Step 1: Extract Data from Lever Hiring

Begin by accessing the Lever Hiring API. You'll need to authenticate using API keys or tokens provided by Lever. Make API calls to extract the necessary data, such as candidate information, job postings, and interview feedback. Ensure that you respect API rate limits and handle paginated responses if the data set is large.

Once you have the raw data from Lever, convert it into a format suitable for Redshift. This typically involves transforming JSON or XML data into CSV format, which is easily ingested by Redshift. During this transformation, clean the data by handling null values, ensuring consistent data types, and removing any unnecessary fields.

Before loading the data into Redshift, set up an Amazon S3 bucket to temporarily store the transformed CSV files. This step is crucial, as Redshift can directly copy data from S3. Ensure your S3 bucket is in the same AWS region as your Redshift cluster for optimal performance and avoid unnecessary data transfer costs.

Use AWS CLI, SDK, or web interface to upload your transformed CSV files to the S3 bucket. Organize the files in a structured manner, perhaps by date or data type, to make them easy to manage and retrieve later. Ensure that the appropriate permissions are set on the S3 bucket to allow Redshift to access it.

Ensure that your Amazon Redshift cluster is set up and accessible. Create the necessary database and tables in Redshift to match the structure of your transformed data. Define the schema precisely, considering data types and constraints to ensure data integrity upon loading.

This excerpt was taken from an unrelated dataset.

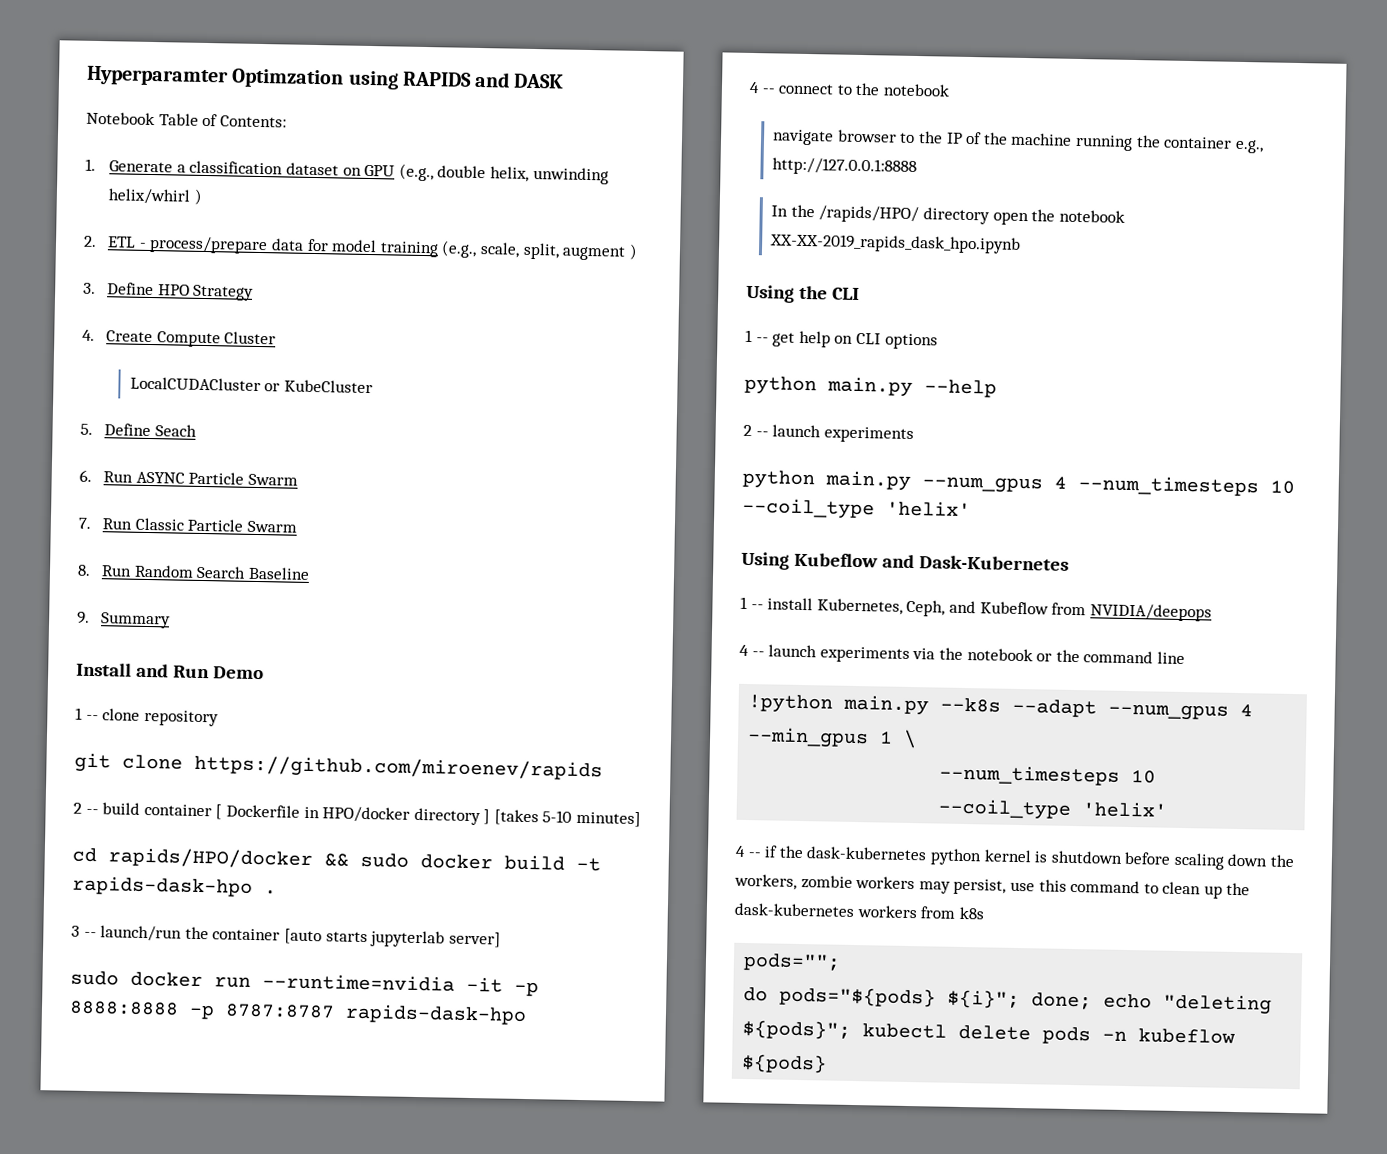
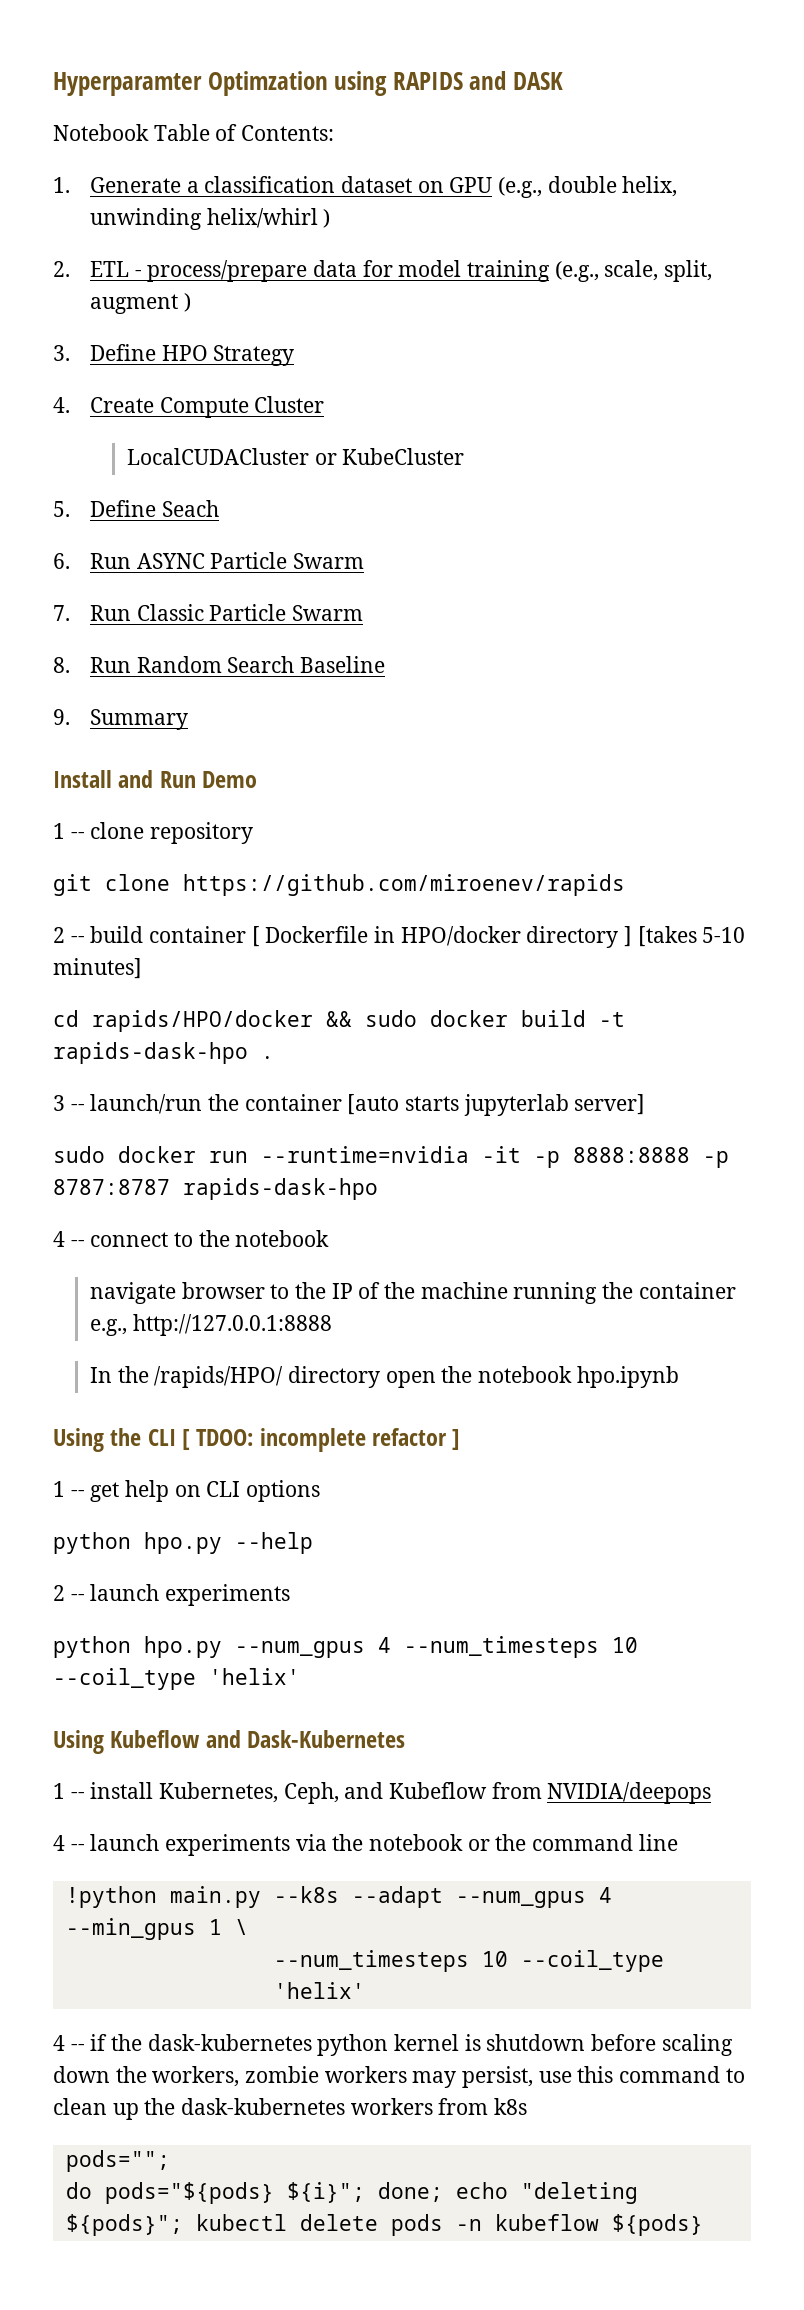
[770,233,1022,254] XX-XX-2019_rapids_dask_hpo.ipynb -> [576,1366,679,1388] hpo.ipynb
(860, 293) none -> [182,1428,461,1452] [ TDOO: incomplete refactor ]
[827,376,913,397] main.py -> [144,1532,222,1554] hpo.py
[825,470,911,491] main.py -> [144,1636,222,1658] hpo.py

Use the Redshift `COPY` command to load data from S3 into your Redshift tables. The `COPY` command is designed for high-performance data ingestion and supports various options that you can use to handle different data formats and compression types. Monitor the loading process for any errors and adjust your data transformation process if necessary.

After loading the data, perform thorough checks to ensure data integrity and completeness. Run queries to verify that all data has been transferred correctly and that no records are missing. Compare the data against the original data in Lever to confirm accuracy. Address any discrepancies by adjusting your extraction or transformation processes.